More importantly, the core valuation support for US stocks today is drastically different from that of the dot-com bubble in the late 1990s. Back then, extreme valuations were concentrated in unprofitable tech companies, while today's US tech giants and AI leaders possess strong profitability, industry dominance, and massive cash flow. Their valuation premiums are not simply driven by market sentiment. Truly dangerous bubbles often require a severe disconnect between asset prices and underlying earnings, cash flow, and balance sheet strength. While current leaders in the tech and AI sectors are highly valued, their premiums are supported by fundamentals of actual profitability and long-term growth drivers. These core fundamentals may justify the high valuations and drive corporate earnings growth to gradually "catch up" with current valuation levels over the next few years. This is the core reason why, although US stocks are showing signs of a late-stage bubble, there is no substantial risk of a short-term collapse.

ACE Core Analysis

The US stock market is currently in a triple market pattern: AI disruption triggering a short-selling frenzy, intensified sector rotation, and signs of a late-stage bubble. The uncertainty surrounding business models brought about by the AI industry revolution is the core disruptive factor in the short-term market.

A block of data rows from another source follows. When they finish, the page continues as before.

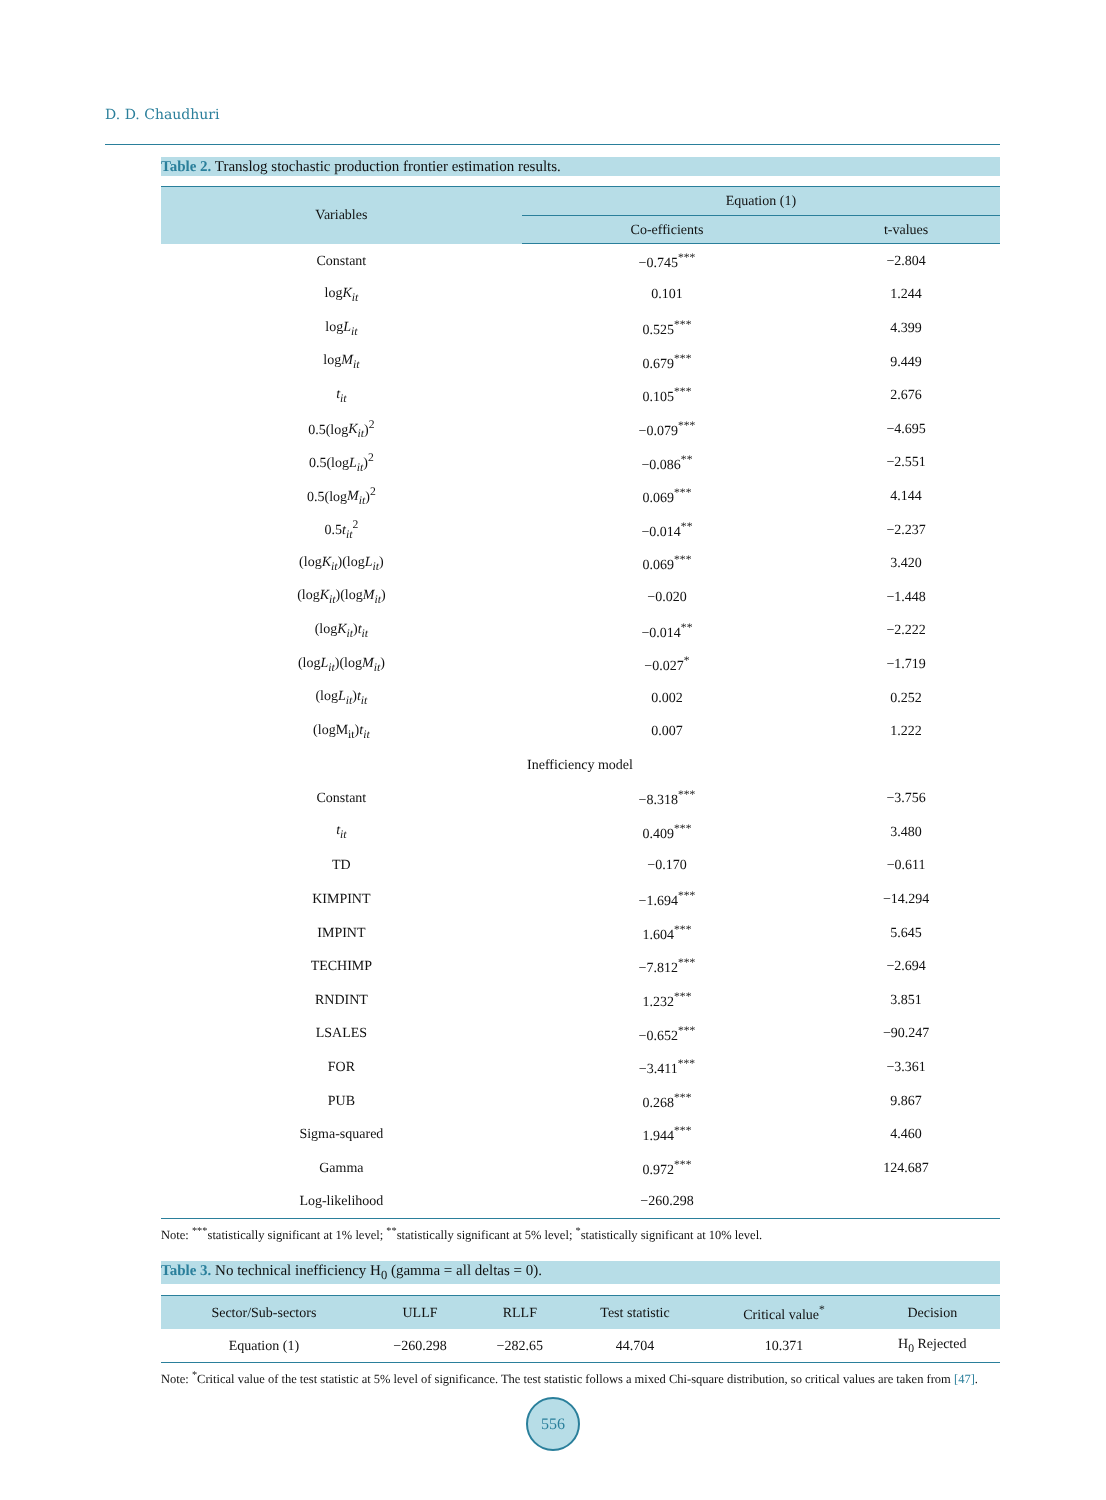D. D. Chaudhuri
Table 2. Translog stochastic production frontier estimation results.
| Variables | Equation (1) | |
| --- | --- | --- |
| | Co-efficients | t-values |
| Constant | −0.745<sup>***</sup> | −2.804 |
| log K<sub>it</sub> | 0.101 | 1.244 |
| log L<sub>it</sub> | 0.525<sup>***</sup> | 4.399 |
| log M<sub>it</sub> | 0.679<sup>***</sup> | 9.449 |
| t<sub>it</sub> | 0.105<sup>***</sup> | 2.676 |
| 0.5(log K<sub>it</sub> )<sup>2</sup> | −0.079<sup>***</sup> | −4.695 |
| 0.5(log L<sub>it</sub> )<sup>2</sup> | −0.086<sup>**</sup> | −2.551 |
| 0.5(log M<sub>it</sub> )<sup>2</sup> | 0.069<sup>***</sup> | 4.144 |
| 0.5 t<sub>it</sub><sup>2</sup> | −0.014<sup>**</sup> | −2.237 |
| (log K<sub>it</sub> )(log L<sub>it</sub> ) | 0.069<sup>***</sup> | 3.420 |
| (log K<sub>it</sub> )(log M<sub>it</sub> ) | −0.020 | −1.448 |
| (log K<sub>it</sub> ) t<sub>it</sub> | −0.014<sup>**</sup> | −2.222 |
| (log L<sub>it</sub> )(log M<sub>it</sub> ) | −0.027<sup>*</sup> | −1.719 |
| (log L<sub>it</sub> ) t<sub>it</sub> | 0.002 | 0.252 |
| (logM<sub>it</sub>) t<sub>it</sub> | 0.007 | 1.222 |
| Inefficiency model | | |
| Constant | −8.318<sup>***</sup> | −3.756 |
| t<sub>it</sub> | 0.409<sup>***</sup> | 3.480 |
| TD | −0.170 | −0.611 |
| KIMPINT | −1.694<sup>***</sup> | −14.294 |
| IMPINT | 1.604<sup>***</sup> | 5.645 |
| TECHIMP | −7.812<sup>***</sup> | −2.694 |
| RNDINT | 1.232<sup>***</sup> | 3.851 |
| LSALES | −0.652<sup>***</sup> | −90.247 |
| FOR | −3.411<sup>***</sup> | −3.361 |
| PUB | 0.268<sup>***</sup> | 9.867 |
| Sigma-squared | 1.944<sup>***</sup> | 4.460 |
| Gamma | 0.972<sup>***</sup> | 124.687 |
| Log-likelihood | −260.298 | |
Note: <sup>***</sup>statistically significant at 1% level; <sup>**</sup>statistically significant at 5% level; <sup>*</sup>statistically significant at 10% level.
Table 3. No technical inefficiency H<sub>0</sub> (gamma = all deltas = 0).
| Sector/Sub-sectors | ULLF | RLLF | Test statistic | Critical value<sup>*</sup> | Decision |
| --- | --- | --- | --- | --- | --- |
| Equation (1) | −260.298 | −282.65 | 44.704 | 10.371 | H<sub>0</sub> Rejected |
Note: <sup>*</sup>Critical value of the test statistic at 5% level of significance. The test statistic follows a mixed Chi-square distribution, so critical values are taken from [47].
556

Sector rotation is essentially a defensive adjustment by funds to the overall high valuations of US stocks and the potential risks of growth stocks, and it is also a typical signal that the market is entering the late stage of a bubble. Capital Economics' prediction that the US stock market bubble may burst in 2027 and that the index will undergo a reshuffling serves as a warning for the long-term trend of US stocks, requiring continuous monitoring and verification. However, from a fundamental perspective, the current profitability and cash flow support of leading technology and AI companies make the imminent risk of a market crash relatively manageable in the short term. The future direction of the US stock market will mainly depend on three core variables: first, the speed at which high-valuation sectors digest their valuations; second, the actual pace of AI industry implementation and its commercialization capabilities; and third, whether the profit growth of leading companies can keep pace with valuation levels. ACE will continue to track US stock market fund flows, sector rotation dynamics, market valuation changes, and the progress of AI industry transformation. Leveraging its professional judgment capabilities on US stock market cycles and industry development logic, ACE will provide investors with timely and reliable decision-making references.